● Stored data entries

>>>>>

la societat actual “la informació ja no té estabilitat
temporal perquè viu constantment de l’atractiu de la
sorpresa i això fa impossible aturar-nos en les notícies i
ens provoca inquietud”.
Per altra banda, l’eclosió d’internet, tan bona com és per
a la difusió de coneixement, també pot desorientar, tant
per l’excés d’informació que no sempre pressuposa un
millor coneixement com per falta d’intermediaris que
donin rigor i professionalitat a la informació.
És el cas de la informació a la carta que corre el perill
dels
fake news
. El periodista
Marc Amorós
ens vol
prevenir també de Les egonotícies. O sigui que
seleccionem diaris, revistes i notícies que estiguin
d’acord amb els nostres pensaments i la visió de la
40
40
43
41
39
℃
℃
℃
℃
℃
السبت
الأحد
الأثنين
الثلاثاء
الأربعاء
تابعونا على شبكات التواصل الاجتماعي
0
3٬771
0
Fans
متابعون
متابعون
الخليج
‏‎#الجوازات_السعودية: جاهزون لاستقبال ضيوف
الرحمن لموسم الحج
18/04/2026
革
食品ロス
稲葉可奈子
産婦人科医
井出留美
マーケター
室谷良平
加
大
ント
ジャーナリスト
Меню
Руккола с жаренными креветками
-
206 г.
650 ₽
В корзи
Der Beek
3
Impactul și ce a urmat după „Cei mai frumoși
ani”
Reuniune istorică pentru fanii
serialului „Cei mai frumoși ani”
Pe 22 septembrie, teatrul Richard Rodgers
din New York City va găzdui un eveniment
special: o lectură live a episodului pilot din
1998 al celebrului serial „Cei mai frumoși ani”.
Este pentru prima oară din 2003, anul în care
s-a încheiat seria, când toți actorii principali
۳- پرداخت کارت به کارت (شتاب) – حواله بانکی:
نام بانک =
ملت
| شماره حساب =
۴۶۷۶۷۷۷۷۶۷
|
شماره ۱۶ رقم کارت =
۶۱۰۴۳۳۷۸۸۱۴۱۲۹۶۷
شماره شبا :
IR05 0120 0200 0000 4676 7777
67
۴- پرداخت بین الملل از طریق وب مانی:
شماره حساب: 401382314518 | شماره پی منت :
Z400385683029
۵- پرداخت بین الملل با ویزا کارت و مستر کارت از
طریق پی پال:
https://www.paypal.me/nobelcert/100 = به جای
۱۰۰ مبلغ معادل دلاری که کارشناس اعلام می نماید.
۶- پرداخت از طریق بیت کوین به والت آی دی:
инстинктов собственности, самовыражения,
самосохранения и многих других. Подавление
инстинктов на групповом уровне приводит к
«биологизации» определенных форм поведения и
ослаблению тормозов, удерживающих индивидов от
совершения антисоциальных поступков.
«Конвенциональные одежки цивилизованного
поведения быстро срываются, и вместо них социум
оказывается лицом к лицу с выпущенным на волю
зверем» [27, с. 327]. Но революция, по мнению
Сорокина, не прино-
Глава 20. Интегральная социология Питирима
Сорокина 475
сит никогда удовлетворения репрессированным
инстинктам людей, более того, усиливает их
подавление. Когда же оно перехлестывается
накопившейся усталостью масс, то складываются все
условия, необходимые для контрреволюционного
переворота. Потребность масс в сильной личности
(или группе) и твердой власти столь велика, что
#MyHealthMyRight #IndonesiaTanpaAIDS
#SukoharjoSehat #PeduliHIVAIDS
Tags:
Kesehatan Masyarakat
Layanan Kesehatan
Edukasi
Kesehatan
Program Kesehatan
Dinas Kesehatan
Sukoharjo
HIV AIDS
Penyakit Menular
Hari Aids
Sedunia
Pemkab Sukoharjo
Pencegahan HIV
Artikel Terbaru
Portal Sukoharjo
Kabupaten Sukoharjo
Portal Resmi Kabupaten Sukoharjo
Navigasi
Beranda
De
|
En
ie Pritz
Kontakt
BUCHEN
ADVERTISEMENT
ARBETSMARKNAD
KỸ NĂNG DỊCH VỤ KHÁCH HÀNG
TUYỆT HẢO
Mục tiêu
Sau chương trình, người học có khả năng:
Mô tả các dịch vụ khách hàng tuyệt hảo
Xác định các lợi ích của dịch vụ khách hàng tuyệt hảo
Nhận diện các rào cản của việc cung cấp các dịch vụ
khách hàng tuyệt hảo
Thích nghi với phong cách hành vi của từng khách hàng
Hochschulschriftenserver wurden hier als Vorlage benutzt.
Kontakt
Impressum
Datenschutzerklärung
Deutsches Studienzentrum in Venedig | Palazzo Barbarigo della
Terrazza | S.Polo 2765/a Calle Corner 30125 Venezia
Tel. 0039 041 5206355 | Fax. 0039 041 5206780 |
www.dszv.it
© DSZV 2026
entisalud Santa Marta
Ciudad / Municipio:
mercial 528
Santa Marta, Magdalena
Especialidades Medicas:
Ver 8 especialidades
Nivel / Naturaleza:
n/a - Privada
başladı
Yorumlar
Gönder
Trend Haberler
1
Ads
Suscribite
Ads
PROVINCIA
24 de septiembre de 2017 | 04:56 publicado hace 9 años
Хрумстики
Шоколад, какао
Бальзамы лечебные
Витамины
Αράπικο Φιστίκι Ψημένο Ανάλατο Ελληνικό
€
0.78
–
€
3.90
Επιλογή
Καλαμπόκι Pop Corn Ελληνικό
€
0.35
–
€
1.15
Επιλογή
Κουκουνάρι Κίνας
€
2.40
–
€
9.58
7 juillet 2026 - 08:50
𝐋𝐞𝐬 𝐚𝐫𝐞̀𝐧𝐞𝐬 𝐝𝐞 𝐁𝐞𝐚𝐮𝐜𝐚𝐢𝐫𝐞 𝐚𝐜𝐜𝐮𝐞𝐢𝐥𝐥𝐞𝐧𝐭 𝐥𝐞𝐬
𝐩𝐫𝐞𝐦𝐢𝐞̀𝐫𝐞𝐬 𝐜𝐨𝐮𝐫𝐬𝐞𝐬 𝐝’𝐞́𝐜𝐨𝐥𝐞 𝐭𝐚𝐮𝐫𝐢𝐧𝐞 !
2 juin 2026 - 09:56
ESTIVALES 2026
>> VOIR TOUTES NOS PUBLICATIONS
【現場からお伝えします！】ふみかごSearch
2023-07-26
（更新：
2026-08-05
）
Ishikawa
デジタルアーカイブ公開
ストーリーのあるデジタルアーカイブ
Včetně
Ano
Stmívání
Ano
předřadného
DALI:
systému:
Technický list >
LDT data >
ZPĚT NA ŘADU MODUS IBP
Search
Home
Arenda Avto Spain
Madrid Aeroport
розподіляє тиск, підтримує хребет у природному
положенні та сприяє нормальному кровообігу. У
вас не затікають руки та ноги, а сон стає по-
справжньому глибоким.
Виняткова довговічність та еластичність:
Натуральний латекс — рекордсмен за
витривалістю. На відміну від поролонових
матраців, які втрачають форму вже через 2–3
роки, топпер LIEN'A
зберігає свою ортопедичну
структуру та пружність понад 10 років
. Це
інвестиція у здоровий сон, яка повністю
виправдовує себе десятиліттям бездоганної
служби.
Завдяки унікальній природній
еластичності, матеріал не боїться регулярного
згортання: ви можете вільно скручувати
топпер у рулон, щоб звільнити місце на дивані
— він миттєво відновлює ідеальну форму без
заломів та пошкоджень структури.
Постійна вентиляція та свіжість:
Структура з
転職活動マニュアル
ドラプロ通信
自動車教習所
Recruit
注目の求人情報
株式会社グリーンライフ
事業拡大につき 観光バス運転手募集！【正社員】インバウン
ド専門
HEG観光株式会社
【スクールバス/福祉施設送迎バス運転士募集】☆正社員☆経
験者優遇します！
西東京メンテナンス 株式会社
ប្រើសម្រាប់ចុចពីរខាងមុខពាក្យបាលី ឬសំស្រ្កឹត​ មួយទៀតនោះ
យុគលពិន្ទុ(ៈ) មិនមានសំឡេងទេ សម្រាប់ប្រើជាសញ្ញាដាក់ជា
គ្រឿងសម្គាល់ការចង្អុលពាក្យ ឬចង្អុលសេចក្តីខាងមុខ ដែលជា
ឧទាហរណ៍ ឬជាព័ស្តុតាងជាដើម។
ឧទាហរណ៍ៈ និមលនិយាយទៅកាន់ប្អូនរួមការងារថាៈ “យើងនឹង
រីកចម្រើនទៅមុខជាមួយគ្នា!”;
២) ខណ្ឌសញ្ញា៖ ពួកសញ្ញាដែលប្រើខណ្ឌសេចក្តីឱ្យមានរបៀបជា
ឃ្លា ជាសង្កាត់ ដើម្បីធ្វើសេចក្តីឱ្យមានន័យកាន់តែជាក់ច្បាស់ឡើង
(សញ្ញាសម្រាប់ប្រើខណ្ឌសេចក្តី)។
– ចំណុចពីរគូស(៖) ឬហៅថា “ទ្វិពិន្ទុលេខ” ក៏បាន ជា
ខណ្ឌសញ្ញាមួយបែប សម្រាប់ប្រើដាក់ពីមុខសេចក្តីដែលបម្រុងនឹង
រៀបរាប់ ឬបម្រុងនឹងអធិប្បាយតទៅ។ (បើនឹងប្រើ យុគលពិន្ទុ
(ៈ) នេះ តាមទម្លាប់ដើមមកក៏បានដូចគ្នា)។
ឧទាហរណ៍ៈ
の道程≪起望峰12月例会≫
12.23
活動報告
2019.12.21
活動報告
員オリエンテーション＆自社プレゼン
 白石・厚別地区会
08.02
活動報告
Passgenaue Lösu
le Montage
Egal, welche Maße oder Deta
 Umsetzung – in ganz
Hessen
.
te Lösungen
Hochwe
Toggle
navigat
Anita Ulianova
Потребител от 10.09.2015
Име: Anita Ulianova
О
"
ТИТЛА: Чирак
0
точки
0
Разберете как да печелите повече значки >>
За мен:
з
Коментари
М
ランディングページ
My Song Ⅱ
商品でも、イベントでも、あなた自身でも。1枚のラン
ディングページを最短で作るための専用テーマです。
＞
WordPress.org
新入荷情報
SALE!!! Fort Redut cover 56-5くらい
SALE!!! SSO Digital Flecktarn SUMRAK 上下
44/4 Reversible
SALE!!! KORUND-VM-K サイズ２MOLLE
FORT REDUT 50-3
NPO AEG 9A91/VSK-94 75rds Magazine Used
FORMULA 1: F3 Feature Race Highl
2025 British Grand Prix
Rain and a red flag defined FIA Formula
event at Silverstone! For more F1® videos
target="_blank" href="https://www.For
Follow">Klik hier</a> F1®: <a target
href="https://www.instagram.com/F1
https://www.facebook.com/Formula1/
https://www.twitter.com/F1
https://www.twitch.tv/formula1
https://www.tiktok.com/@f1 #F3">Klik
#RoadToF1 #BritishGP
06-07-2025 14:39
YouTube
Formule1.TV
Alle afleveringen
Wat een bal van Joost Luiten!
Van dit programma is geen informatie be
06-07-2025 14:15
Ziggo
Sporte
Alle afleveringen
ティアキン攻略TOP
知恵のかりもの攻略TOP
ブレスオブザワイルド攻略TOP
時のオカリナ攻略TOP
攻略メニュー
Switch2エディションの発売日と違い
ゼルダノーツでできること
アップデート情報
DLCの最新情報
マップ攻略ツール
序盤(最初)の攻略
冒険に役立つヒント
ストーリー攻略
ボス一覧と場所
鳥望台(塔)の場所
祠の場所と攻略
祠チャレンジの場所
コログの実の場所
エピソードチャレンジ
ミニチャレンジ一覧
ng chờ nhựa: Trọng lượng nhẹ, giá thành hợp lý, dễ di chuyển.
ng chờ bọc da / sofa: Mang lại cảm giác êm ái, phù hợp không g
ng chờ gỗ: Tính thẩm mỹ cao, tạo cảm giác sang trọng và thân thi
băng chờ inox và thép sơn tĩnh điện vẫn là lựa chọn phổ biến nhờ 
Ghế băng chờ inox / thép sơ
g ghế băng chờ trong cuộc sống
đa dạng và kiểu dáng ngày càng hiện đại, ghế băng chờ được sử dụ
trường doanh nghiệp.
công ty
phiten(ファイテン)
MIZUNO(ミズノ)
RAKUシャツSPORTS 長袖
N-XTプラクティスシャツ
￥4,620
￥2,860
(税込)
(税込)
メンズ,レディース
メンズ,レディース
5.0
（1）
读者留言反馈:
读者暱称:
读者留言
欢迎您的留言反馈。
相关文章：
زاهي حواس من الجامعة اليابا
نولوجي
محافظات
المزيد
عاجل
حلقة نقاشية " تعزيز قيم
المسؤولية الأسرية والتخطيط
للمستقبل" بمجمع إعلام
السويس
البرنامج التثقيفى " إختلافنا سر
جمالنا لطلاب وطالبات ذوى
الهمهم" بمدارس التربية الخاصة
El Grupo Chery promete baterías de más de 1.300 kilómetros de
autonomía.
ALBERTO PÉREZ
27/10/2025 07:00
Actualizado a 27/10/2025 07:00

<<<<<

● TASK DETAILS
Count each line above with "coneixement"; write only the number.

● RESULT OF THE EXERCISE
2